Activity -> Your answer should be the records again, unchanged in wording and free of images.
- - - - -
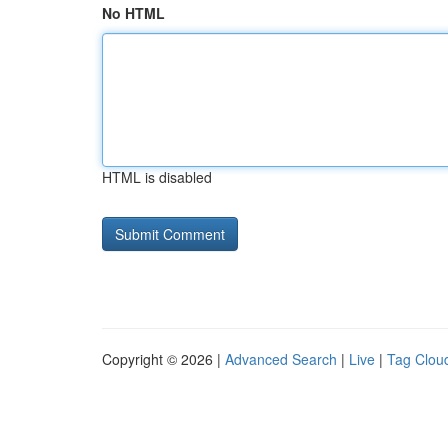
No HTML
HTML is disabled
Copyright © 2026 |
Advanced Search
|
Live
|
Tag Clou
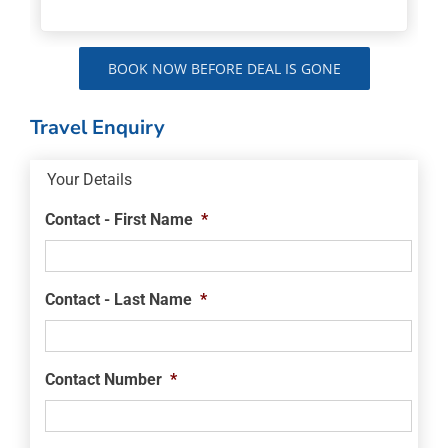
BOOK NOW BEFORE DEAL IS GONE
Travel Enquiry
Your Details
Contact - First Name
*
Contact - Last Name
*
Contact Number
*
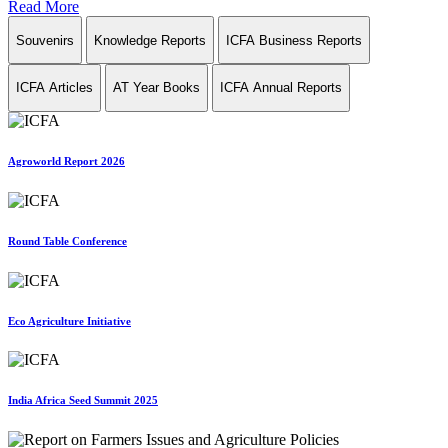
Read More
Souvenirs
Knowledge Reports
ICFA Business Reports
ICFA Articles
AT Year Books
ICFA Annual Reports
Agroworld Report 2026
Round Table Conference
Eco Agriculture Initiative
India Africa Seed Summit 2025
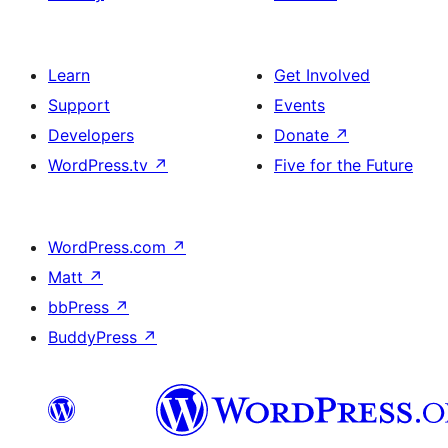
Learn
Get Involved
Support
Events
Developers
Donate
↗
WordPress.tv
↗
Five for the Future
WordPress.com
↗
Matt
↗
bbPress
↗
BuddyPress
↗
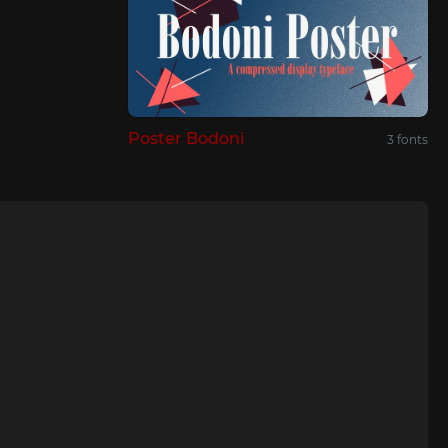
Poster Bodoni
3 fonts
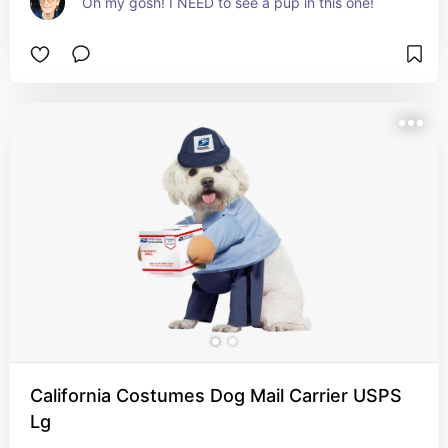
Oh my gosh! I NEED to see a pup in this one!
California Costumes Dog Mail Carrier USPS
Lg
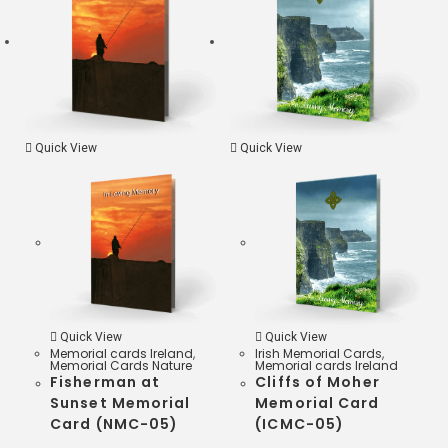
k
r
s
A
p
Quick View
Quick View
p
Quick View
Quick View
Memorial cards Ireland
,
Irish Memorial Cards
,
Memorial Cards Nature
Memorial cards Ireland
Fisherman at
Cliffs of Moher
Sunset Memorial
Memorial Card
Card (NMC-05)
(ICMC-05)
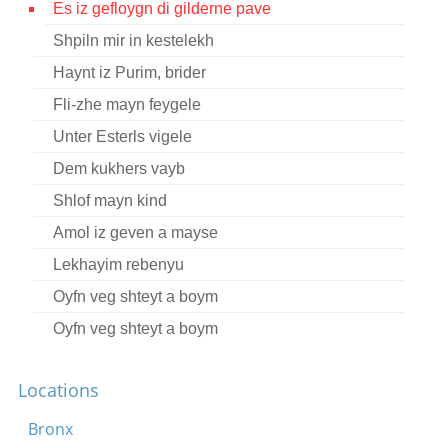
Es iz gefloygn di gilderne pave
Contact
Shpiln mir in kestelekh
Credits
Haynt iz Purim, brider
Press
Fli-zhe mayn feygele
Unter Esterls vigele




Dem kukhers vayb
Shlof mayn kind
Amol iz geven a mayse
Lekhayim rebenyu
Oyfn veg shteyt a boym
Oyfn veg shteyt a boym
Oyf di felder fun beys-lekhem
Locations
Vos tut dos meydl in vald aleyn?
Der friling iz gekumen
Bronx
- - - - -
Exercise answer ->
No HTML
HTML is disabled
Copyright © 2026 |
Advanced Search
|
Live
|
Tag Clou
BOOK NOW BEFORE DEAL IS GONE
Travel Enquiry
Your Details
Contact - First Name
*
Contact - Last Name
*
Contact Number
*
Read More
Souvenirs
Knowledge Reports
ICFA Business Reports
ICFA Articles
AT Year Books
ICFA Annual Reports
Agroworld Report 2026
Round Table Conference
Eco Agriculture Initiative
India Africa Seed Summit 2025
Learn
Get Involved
Support
Events
Developers
Donate
↗
WordPress.tv
↗
Five for the Future
WordPress.com
↗
Matt
↗
bbPress
↗
BuddyPress
↗
Poster Bodoni
3 fonts
Oh my gosh! I NEED to see a pup in this one!
California Costumes Dog Mail Carrier USPS
Lg
k
r
s
A
p
Quick View
Quick View
p
Quick View
Quick View
Memorial cards Ireland
,
Irish Memorial Cards
,
Memorial Cards Nature
Memorial cards Ireland
Fisherman at
Cliffs of Moher
Sunset Memorial
Memorial Card
Card (NMC-05)
(ICMC-05)
Es iz gefloygn di gilderne pave
Contact
Shpiln mir in kestelekh
Credits
Haynt iz Purim, brider
Press
Fli-zhe mayn feygele
Unter Esterls vigele




Dem kukhers vayb
Shlof mayn kind
Amol iz geven a mayse
Lekhayim rebenyu
Oyfn veg shteyt a boym
Oyfn veg shteyt a boym
Oyf di felder fun beys-lekhem
Locations
Vos tut dos meydl in vald aleyn?
Der friling iz gekumen
Bronx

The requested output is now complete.